The following is a guest post from Rich Rocca, a Pittsburgh-area writer who blogs regularly as the Western PA Wine Pirate.
Sweet wines pay the bills. It’s a common refrain heard up and down the East Coast, and throughout our great Commonwealth, even those winemakers awash in awards for dry wines confirm this. Finding that Pennsylvania winery, then, that exclusively produces dry vinifera wines from their own vineyards can prove quite elusive. I myself was beginning to doubt such a place even existed, quite frankly, until a meandering drive through the beautiful Bedford County countryside led me to Briar Valley Vineyards & Winery.
Though both raised on farms – she on dairy, he on quarter horse – Briar Valley owners Tod and Jean Manspeaker found themselves ensconced in the monotony of the business grind when they had what they like to call their “ahhh moment.” A time when they realized that the special occasions in their lives, when things slowed down, became more serene, more special, all revolved around vineyards and wine. So, naturally, they traded their five-a-week 9-5s for seven-day 5-9s.
To make it even tougher on themselves, the Manspeakers eschewed convention, deciding to focus exclusively on vinefra grapes. “We understood the current wisdom to plant hybrids and have a portfolio of sweet wines,” said winemaker Jean. “But that was not our vision. We believe there are a lot of people in PA who like dry vinifera wines and seek them out, so we felt we could do few good dry wines and remain a small producer.”
“Looking back now, perhaps it was a foolish decision,” she continued. “Because it’s been an uphill struggle. But we’ve had some great help from wine consultants in Virginia such as Michael Shaps and Jeanette Smith, and also take inspiration from Jim Law and the great things he is doing at Linden Vineyards. We think we can achieve the same things in PA… It is definitely the road less traveled and, certainly not an easy one. But I can’t imagine doing it any other way.”
The Manspeakers’ commitment to excellence requires more manual effort day-to-day, like hand picking leaves to allow more sunlight to reach the fruit, rejecting any grapes that don’t meet their high standards, and often translates to higher-cost options, such as top-of-the-line French oak barrels for aging the wine, but they believe this extra effort is reflected in the final product.

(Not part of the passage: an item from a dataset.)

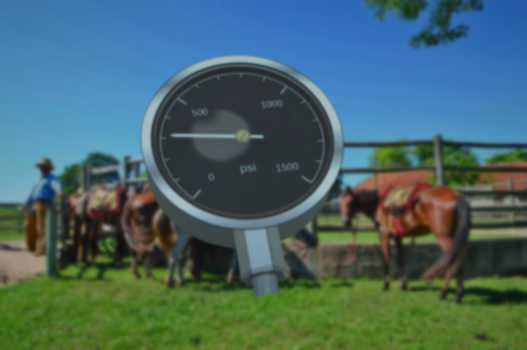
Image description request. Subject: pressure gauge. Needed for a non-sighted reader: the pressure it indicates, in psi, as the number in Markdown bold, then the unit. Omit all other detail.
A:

First opened in 2007, Briar Valley started on just 3 acres of Bedford land, but in 2011 they expanded to an additional 15 acres on the former Manspeaker quarter horse farm, and are now producing approximately 2000 cases per year. They corrected any mistakes made in the first vineyard by planting the second on a southeastern facing slope with grape varieties more suited to the slate soil. One such example, the Proprietor’s Reserve Estate White 2013 – a blend of 50% Gewurztraminer, 26% Riesling and 24% Chardonnay – which displays crisp lemon and lime on the palate and a driving minerality on the finish, is a brilliant reflection of said terroir.
Briar Valley’s Chardonnay 2012 also shines in the slate-rich soil, resulting in a nicely structured wine that features notes of apple and citrus. Though brisk, it is not as austere as those bone-dry, puckery California Chards currently en vogue.
The Proprietor’s Rose 2012 also benefits from lively acidity; it’s a dry wine made in the French saignée method, resulting in a beautiful salmon color and traditional pink fruit flavors.
On the dark side, the award-winning 2009 Proprietor’s Red (a Bordeaux blend of Petit Verdot, Cabernet Franc and Merlot) is one of the best Pennsylvania reds I have come across. This fruit-forward wine is packed with black cherry and berries and just a hint of French oak, while the tannins and bright acidity blend beautifully into a long smooth finish.
The Cabernet Franc 2010 – perhaps the best way to judge a Pennsylvania winery’s red wine chops – is also excellent. Full bodied with supple tannins, it features Bing cherries and oak spice that’s well-integrated due to the additional bottle aging Jean gives her wines before release.
As I have gotten to know Tod and Jean over two visits to the winery, it is evident that their passion and skill does show through in the wine, and I myself am hopeful that this success will inspire other Western PA winemakers to grow their own dry portfolios.
Briar Valley’s wines are available at the tasting room, as well as their website, briarvalleywinery.com. They are also available at some PA restaurants, including Omni Bedford Springs Resort; The Wooden Angel in Beaver, PA; LeMont in Pittsburgh; Jean Bonnet Tavern; and Golden Eagle Inn and Pub. They also sell their wine on Amazon.